» **Task directions**
Answer these questions from the course reflection on conflict resolution:
(a) What is the stated aim of the brave conversation that the strategy creates a safe space for?
(b) Which idea of Atlee's does the process in the proposed actions emphasize?
(c) In the new job role, what team decisions has the writer found themselves disagreeing with?

» **Extracted text**
○ ○ ○ ○ ○
I believe this paper shows mastery of the learning objective because it developed a real-world strategy for conflict resolution that can be used to solve issues between stakeholders involved in a variety of conflicts. In the paper we assert our strategy would be successful because it allows for all members of the stakeholder alliance to come together to in a safe space to have a brave conversation which the aim of honoring and respecting the needs and self-concept of all parties.
In following the proposed actions, the stakeholder-participants move through a process that emphasizes Atlee’s power with (Atlee, 2016), creating and acting within an inclusive space that supports “working together on a shared goal” where “people come to better understand each other, appreciate their similarities as well as their differences, and begin to break down the barriers that led to the conflict and exacerbated it before” (Burgess, 2012). Working with the idea of “we” enables powerful, creative solutions to emerge from the collaborative efforts. Benefits of working with “we,” include: co-intelligence, strengthening of social capital, collective empowerment, community building across different social worlds, compassion, resonance and synergy within the group, an accumulation of mutual wisdom, and, finally, increased “interaction, conversation [leading to] coevolution” as the alliance metaphorically dances their “way into new understandings, relationships, possibilities, and other potencies” (Atlee, 2016).
Change: One of my major learnings from this course is the idea that conflicts and assumptions aren’t necessarily a bad thing. They can actually serve a purpose to create important conversations. I’ve recently transitioned into a new a new job role, at a new organization, and have found myself disagreeing with some of the decisions the team has made about who they approach to donate to our annual giving fund. I’ve been relatively successful in sitting in the uncomfortable silence or having hard conversations without getting annoyed or finding the conversation frustrating. In fact, I find that I’m much more interested in hearing dissenting opinions and learning more about the opinions of my peers. I’ve also been more willing to play the devil’s advocate, opting to bring forth facts and opinions that might not be my own to assure that our collaborative environment is representative of all sides of an issue. One of the most powerful ideas I’ve taken away from this course is the idea of echo chambers and how people often choose to support the most popular idea. I have noticed it is quite common in team discussions if you pay attention to what people say and how they use their body language to communicate with the group.
○ ○ ○ ○ ○
» **Supplied data**
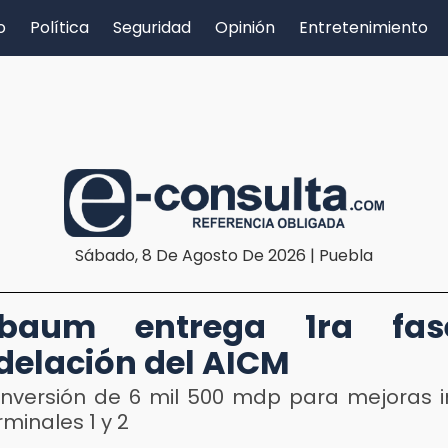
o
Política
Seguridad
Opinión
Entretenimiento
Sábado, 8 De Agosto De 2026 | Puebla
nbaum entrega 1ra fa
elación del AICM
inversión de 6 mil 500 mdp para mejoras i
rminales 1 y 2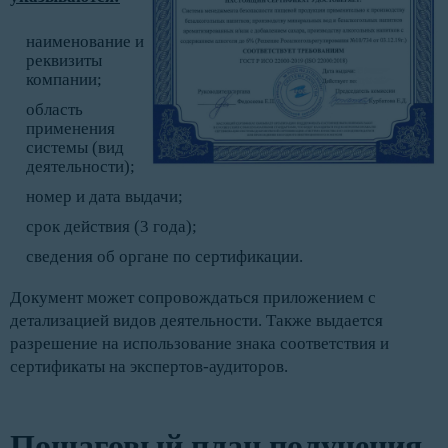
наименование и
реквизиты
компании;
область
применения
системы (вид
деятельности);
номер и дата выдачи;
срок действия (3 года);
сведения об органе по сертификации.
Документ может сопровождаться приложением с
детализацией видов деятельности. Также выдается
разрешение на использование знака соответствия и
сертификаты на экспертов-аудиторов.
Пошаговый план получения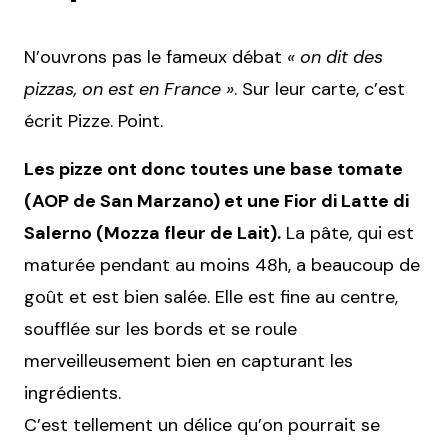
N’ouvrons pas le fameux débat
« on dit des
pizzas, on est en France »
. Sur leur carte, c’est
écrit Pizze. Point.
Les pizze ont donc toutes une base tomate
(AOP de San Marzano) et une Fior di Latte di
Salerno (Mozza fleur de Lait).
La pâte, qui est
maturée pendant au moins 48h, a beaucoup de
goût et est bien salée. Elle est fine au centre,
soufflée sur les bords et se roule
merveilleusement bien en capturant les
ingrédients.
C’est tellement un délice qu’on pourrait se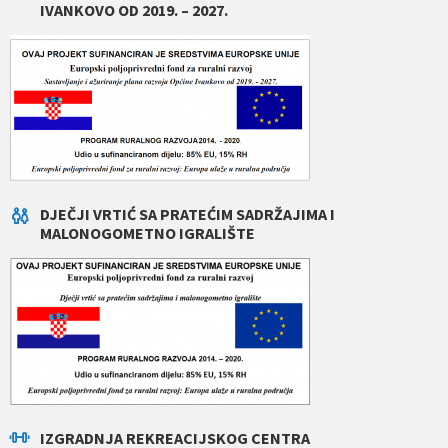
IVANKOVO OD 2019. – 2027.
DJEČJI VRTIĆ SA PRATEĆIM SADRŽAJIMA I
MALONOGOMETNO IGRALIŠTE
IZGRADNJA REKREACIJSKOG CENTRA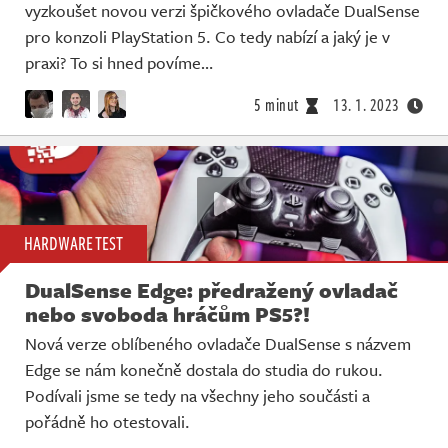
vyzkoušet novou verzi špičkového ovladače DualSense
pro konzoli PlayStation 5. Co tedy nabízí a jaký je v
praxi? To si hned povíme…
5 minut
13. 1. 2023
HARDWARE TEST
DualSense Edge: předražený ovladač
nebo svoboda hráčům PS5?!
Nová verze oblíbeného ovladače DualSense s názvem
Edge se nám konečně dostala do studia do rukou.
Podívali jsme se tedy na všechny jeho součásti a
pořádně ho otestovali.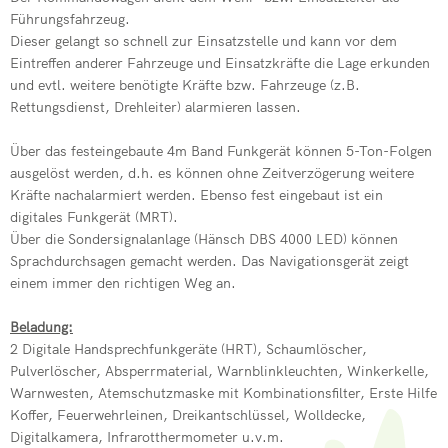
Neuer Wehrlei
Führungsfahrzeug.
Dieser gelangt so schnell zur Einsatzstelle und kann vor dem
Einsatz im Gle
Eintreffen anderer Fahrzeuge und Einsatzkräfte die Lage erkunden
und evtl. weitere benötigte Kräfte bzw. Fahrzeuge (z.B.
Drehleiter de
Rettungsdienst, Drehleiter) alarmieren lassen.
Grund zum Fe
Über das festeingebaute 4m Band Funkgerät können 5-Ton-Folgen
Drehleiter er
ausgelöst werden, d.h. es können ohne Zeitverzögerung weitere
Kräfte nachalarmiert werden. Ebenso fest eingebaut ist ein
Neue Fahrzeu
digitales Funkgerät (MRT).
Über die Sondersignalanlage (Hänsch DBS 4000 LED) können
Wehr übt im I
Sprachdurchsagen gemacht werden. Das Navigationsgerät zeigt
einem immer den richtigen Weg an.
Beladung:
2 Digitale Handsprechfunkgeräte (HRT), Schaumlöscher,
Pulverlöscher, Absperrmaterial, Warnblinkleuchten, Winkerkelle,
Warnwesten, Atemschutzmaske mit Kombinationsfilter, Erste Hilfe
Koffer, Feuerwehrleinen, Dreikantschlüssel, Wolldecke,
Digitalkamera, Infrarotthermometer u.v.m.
○ ○ ○ ○ ○
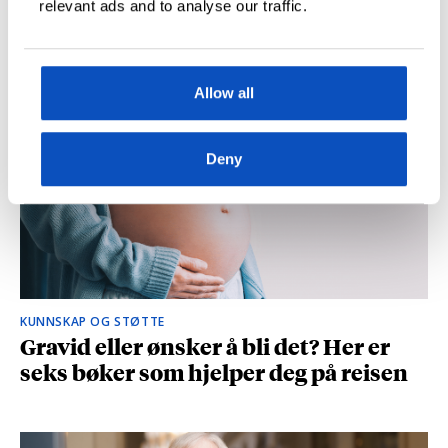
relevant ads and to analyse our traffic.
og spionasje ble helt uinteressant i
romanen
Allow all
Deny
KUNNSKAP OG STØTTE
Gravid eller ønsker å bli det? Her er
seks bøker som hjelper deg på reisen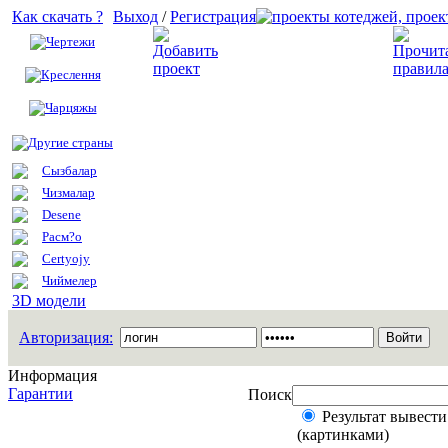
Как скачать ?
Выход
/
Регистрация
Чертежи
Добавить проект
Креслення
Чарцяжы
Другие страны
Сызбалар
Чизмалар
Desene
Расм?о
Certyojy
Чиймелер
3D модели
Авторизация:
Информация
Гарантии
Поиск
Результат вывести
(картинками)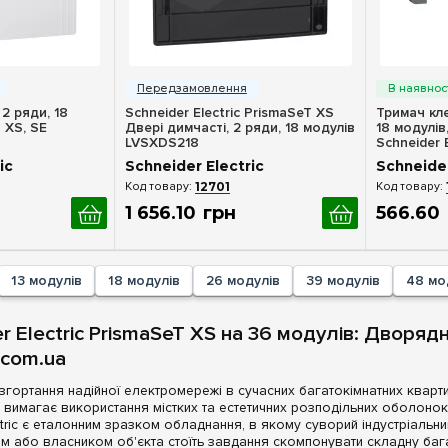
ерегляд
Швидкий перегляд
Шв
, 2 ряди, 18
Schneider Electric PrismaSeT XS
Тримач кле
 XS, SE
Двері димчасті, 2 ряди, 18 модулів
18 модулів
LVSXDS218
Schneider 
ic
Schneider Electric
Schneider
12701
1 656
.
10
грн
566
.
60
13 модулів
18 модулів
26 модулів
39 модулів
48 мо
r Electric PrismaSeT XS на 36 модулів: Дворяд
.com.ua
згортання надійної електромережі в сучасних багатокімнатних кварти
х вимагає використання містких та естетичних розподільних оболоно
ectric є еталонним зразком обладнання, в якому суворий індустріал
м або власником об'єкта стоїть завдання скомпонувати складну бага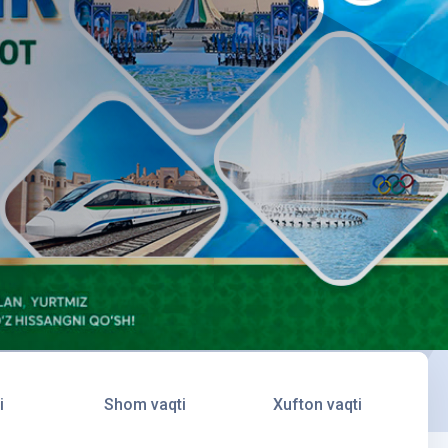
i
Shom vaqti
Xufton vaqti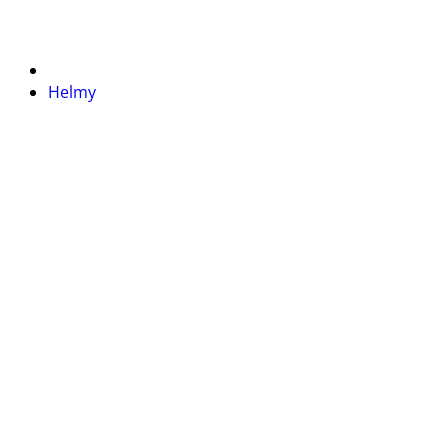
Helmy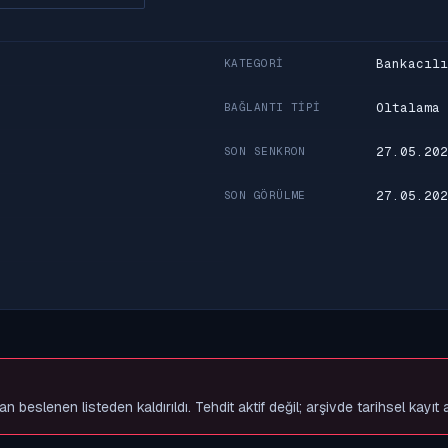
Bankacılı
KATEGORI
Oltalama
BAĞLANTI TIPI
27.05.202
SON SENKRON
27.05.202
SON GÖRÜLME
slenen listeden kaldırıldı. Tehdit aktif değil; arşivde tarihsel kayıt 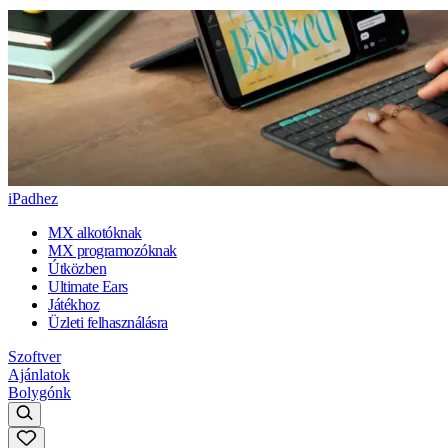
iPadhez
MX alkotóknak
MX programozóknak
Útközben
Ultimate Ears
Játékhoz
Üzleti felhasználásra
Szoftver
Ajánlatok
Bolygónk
○ ○ ○ ○ ○
» **Result below**
(a) Honoring and respecting the needs and self-concept of all parties.
(b) Atlee's "power with."
(c) Decisions about who the team approaches to donate to the annual giving fund.